An einem Neujahrsmorgen vor sieben Jahren wollten Kollege RJ und ich ein Raritäten-Kabinett ausgestorbener Wörter eröffnen. Wir stellten uns eine Dachkammer im Jenischhaus vor, in der die Dielen knarren und man sich nur gehaucht unterhält. In Vitrinen stünden Wörter wie "Fräulein", "Nasenfahrrad" oder "Dativ". Rentenreife Deutschlehrer beklagen den Verfall der Sprache und reagieren kiebig, wenn ein vorlauter Bub behauptet, er hätte noch nie eine verfallene Sprache gesehen, höchstens eine gewandelte.
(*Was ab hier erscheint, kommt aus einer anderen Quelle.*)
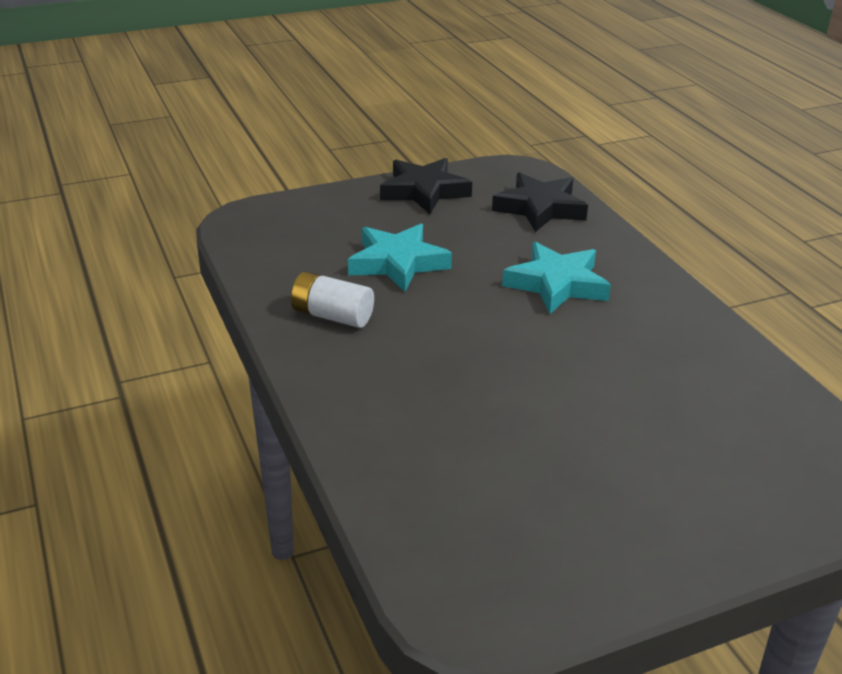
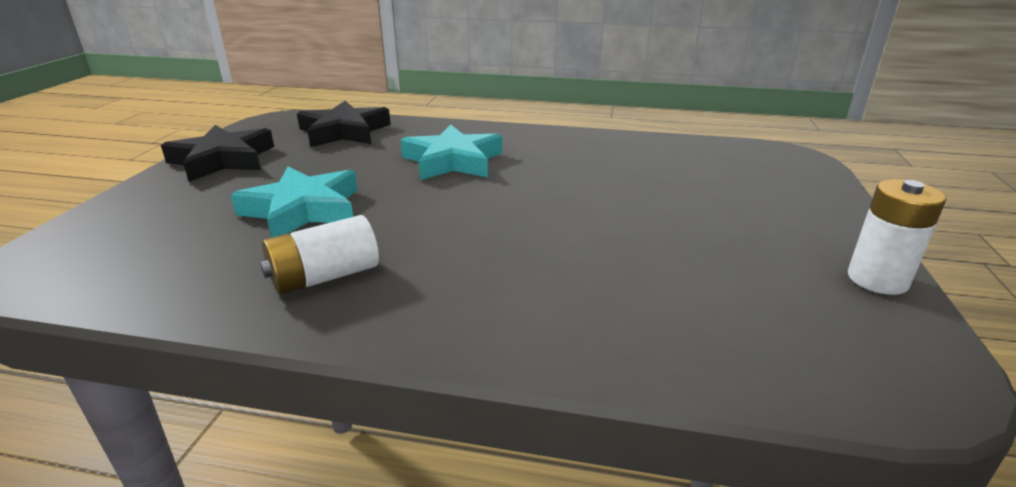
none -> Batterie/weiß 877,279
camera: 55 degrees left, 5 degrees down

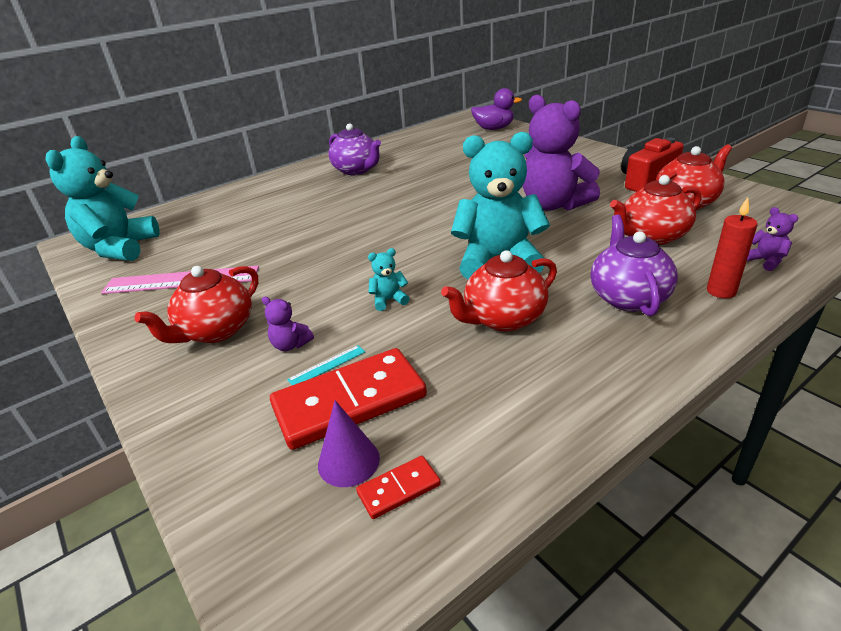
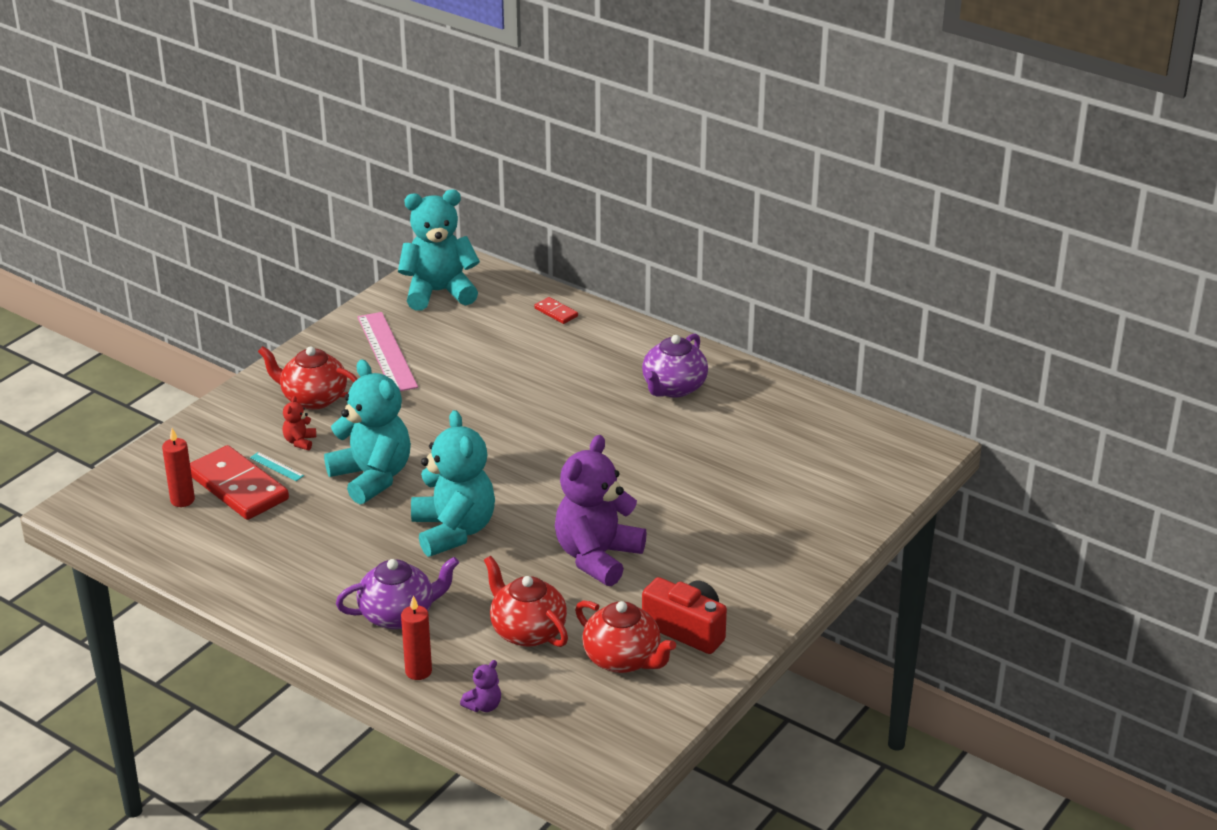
Kegel/lila 348,461 -> Kerze/rot 182,500
Teddybär/lila 290,345 -> Teddybär/rot 300,442
Teddybär/türkis 389,300 -> Teddybär/türkis 372,477, x2.47
Dominostein/rot 398,489 -> Dominostein/rot 556,312, relocated
Teekanne/rot 503,318 -> none
Ente/lila 494,128 -> none
camera: 70 degrees right, 0 degrees up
Im Raum daneben, auf PVC-Regalen und Touchscreens, stünden die Modewörter der Saison. Die Führung durch enthemmte Ungetüme wie "sich comitten", "nachhaltige Wertschöpfung" und "emotional baggage" (gefühlsduselige Altlasten, bezeichnet Beziehungswunden als auch langjährige Angestellte mit lästigem Kündigungsschutz) übernähme eine Prada-gedresste Corporate-Wording-Consulterin, die sonst Unternehmen berät, welche Wörter sie für die "Identity" und das "Standing" benutzen dürfen und welche nicht.

Die dritte Abteilung ist der Wortknast. Hier vegetieren Begriffe, die wir schlicht nicht leiden können. Das "Date" teilt sich die Zelle mit "sozialverträglichem Ableben", "Magermilch" mit "Edelfeder".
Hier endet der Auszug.